***** Texte extrait

Ces choix me paraissent légitimes et justifiés mais je ne dirais pas toute la vérité si je ne vous indiquais pas en avoir parfois éprouvé une certaine frustration, la même que j’ai pu ressentir de n’avoir pas disposé de tout le temps nécessaire à approfondir les démarches que j’ai pu entreprendre.
Je veux parler des questionnaires adressés aux administrations publiques, mais aussi aux banques et aux entreprises du CAC 40. J’ai rencontré de vraies difficultés du fait des délais de réponse de certains de ces organismes, et parfois de l’absence de réponse résultant quelquefois d’un mauvais-vouloir, quelquefois des contraintes que le questionnaire pouvait comporter. Mais, il aurait fallu surtout beaucoup plus de temps pour pouvoir rebondir sur les réponses apportées, comme il nous aurait fallu plus de temps pour pouvoir revenir sur certaines auditions.
Une certaine frustration donc, mais aussi un certain malaise. Avec notre sujet, nous sommes entrés dans ce que la vie économique du moment a de plus consternant, nous avons touché cette horreur économique qu’a nommée Mme Forrester et qui touche de plein fouet des millions de nos compatriotes. Pendant les débuts de la crise que nous vivons, on a beaucoup parlé de morale, d’avidité. Chacun y est allé de son couplet , y compris des personnalités qui aujourd’hui, comme hier ne sont pas les dernières à se situer dans cette zone « border-line » qui est celle des pratiques d’optimisation fiscale et même au-delà avec l’évasion fiscale internationale. Par ailleurs, quel sentiment voulez-vous qu’on éprouve à constater que des jeunes gens intelligents consacrent toute leur activité à inventer des moyens de jouer avec les lois ? Enfin, il y a bien sûr le malaise de l’enquêteur effaré par ce qu’il rencontre et par la violence qu’il y décèle. J’ai croisé des gens qui avaient subi cette violence ; la commission a été insultée par certain parlementaire suisse que je ne nommerai pas ; nous avons eu des échanges parfois tendus pendant les auditions ; nous avons connu les chocs du mur du silence, de la dissimulation.

**********

# Consigne 1:
Répondez aux questions suivantes sur le texte extrait :
(a) À quels organismes les questionnaires ont-ils été adressés ?
(b) Qui a nommé l'« horreur économique » ?
(c) Par qui la commission a-t-elle été insultée ?

***** Liste fournie

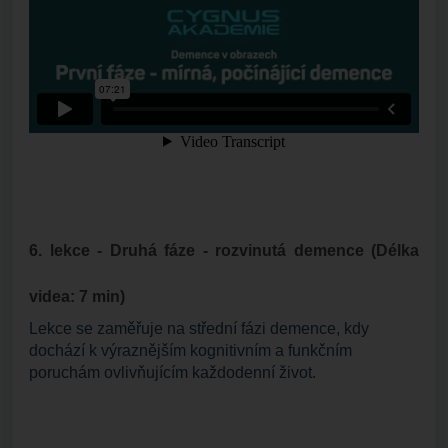
6. lekce - Druhá fáze - rozvinutá demence (Délka
videa: 7 min)
Lekce se zaměřuje na střední fázi demence, kdy
dochází k výraznějším kognitivním a funkčním
poruchám ovlivňujícím každodenní život.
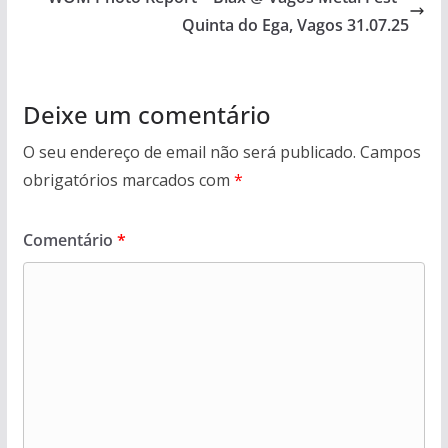
Quinta do Ega, Vagos 31.07.25
Deixe um comentário
O seu endereço de email não será publicado.
Campos
obrigatórios marcados com
*
Comentário
*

**********

# Consigne 2:
Convertissez la liste ci-dessus en une liste JSON de chaînes, avec une chaîne par ligne, sans les lignes vides. Omettez les images.

# Réponse 1:
(a) Aux administrations publiques, aux banques et aux entreprises du CAC 40.
(b) Mme Forrester.
(c) Par un parlementaire suisse.

# Réponse 2:
[
  "6. lekce - Druhá fáze - rozvinutá demence (Délka",
  "videa: 7 min)",
  "Lekce se zaměřuje na střední fázi demence, kdy",
  "dochází k výraznějším kognitivním a funkčním",
  "poruchám ovlivňujícím každodenní život.",
  "Quinta do Ega, Vagos 31.07.25",
  "Deixe um comentário",
  "O seu endereço de email não será publicado.",
  "Campos",
  "obrigatórios marcados com",
  "*",
  "Comentário",
  "*"
]